Görev Tanımı ▸ Aşağıdaki, Bursa'da maganda kurşunuyla hayatını kaybeden kadına ilişkin dava haberini son satırından sonrasıyla sürdürür müsün?

Metin Parçası ▸
+ + + +
Olay, 17 Nisan Pazar günü merkez Nilüfer ilçesi Yolçatı Mahallesi Gül Sokak’ta meydana geldi.
Edinilen bilgiye göre, 43 yaşındaki İlknur Tarih, maganda kurşunuyla ağır yaralandı. Ağır yaralı halde Uludağ Üniversitesi Tıp Fakültesine kaldırılan Tarih, yapılan müdahalelere rağmen hayatını kaybetti. Olayın ardından polis ekipleri, 57 yaşındaki H.A. ve oğlu F.A.’yı (24) gözaltına aldı. Emniyette silahı kendisinin ateşlediğini ifade eden F.A. tutuklandı.
F.A. hakkında Bursa 5. Ağır Ceza Mahkemesi’nde ‘bilinçli taksirle öldürme’, ‘mala zarar verme’ ve ‘ruhsatsız silah kullanma’ suçlarından dava açıldı. İlk duruşması yapılan davada sanık hakkında 20 yıla kadar hapis cezası isteniyor.
Duruşmaya F.A.’nın babası H.A., maktulenin eşi Ahmet Tarih, kızı Ebru Tarih (13) ve sanığın yakınları katıldı. Duruşmada konuşan F.A., “Olay tarihinde ben tadilat sebebiyle iş yerindeydim. Yolçatı Mahallesi’ne gelmemi söyledi. Ben ne olduğunu sorduğumda, ‘Babam bahçede çay içerken silahını temizliyordu. Ateş aldıktan sonra yanlışlıkla 1 kişiyi vurmuş’ dedi. Ben de aracıma binerek gittim. Babam yaralıyı hastaneye götürmüş. Ben de eşim, annem ve ablamı evime götürdüm. Daha sonra olay yerine geldiğimde 3 sivil polis beni gözaltına aldı. Silahı benim ateşlediğim iddiasında bulundular. Beni hiç dinlemediler. Ben emniyette ifade verirken polis baskı uyguladı. 57 yaşındaki babamın yerine benim cezaevine girmeme söylediler. Ben baskı sebebiyle olayı üstlendim” dedi.
“Adaletle oyun oynuyorlar”
+ + + +
Verilen Bilgiler ▸
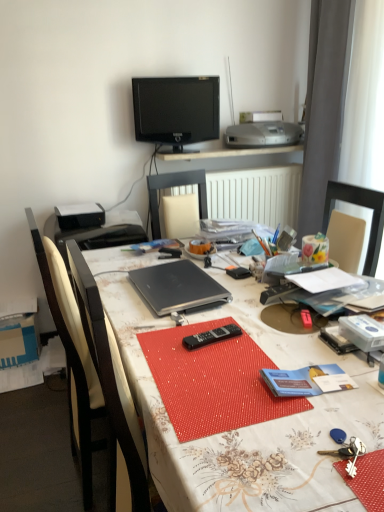
Identify the location of free point in front of black plastic remote control at center, which is the second stationery from right to left. (249, 290).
+ + + +
Yanıt ▸
Bu ifadenin üzerine kadın hakim, “Karşımızdakiler adaletle oyun oynuyor. Ortada pisi pisine ölmüş bir kadın var. Bizimle oyun oynuyorlar” diye sanığa tepki gösterdi.
Tutuksuz yargılanan H.A. ise, “Olayı ben yaptım. 800 metre ağaçlık alanda silahı temizledikten sonra yere doğru 4-5 el ateş ettim. 15 dakika sonra küçük bir çocuğun seslerini duydum ve yanlarına gittim. Kapının önünde bir kadın yatıyordu. Aracımla hastaneye götürdüm. Olay yerine geldiğimde polisler vardı. Silahı birinden alacağıma karşılık aldım. Polise verdiğim ifademi kabul etmiyorum” diye konuştu.
H.A.’nın sözlerinin ardından mahkeme heyeti, “Neden savcılığa başvurmadın? İnsanlar öz evladı için uçurumdan atlar. 1.5 ay içerisinde bir dilekçe bize gelmemiş. Neden böyle bir şey yapmadın? Rahat uyudun mu? Millet hakları için her şeyi yapıyor, ama sen oğlun için kolunu kıpırdatmamışsın” şeklinde konuştu.
“Annem ‘yandım’ diye bağırdı”
Ölen kadının kızı Ebru Tarih ise, “Evin içerisinde kahve yapıyordum. Sonra silah sesleri geldi ve annem ‘yandım’ diye bağırdı. Bahçeye çıktığımda annem yaralıydı” açıklamasını yaptı.
Maktulenin eşi Ahmet Tarih ise şu şekilde konuştu:
“İçeride televizyon izliyordum. Silah sesleri geldi. Eşim o sıra dışarıdaydı. Tam hatırlamıyorum ama 6-7-8 el ateş edildi. Dışarı çıktığımda eşim yerde yatıyordu. Ağzında kan vardı. Şu an huzurda bulunan sanık bizi hastaneye götürdü. Yolda giderken de bana hiç bir şey sormadı.”
F.A.’nın eşi M.N.A. ise, “Bahçede kayınpedederim ve görümcem ile oturuyorduk. Kayınpederim yukarı çıktı ve sonra silahla geldi. Bizden 4-5 metre uzaklıkta silahı temizledi. Daha sonra toprak olan yere doğru ateş etti. Daha sonra küçük kızın sesini duyduk. Babam bir şey var mı diye karşı eve bakmaya gitti” açıklamasında bulundu.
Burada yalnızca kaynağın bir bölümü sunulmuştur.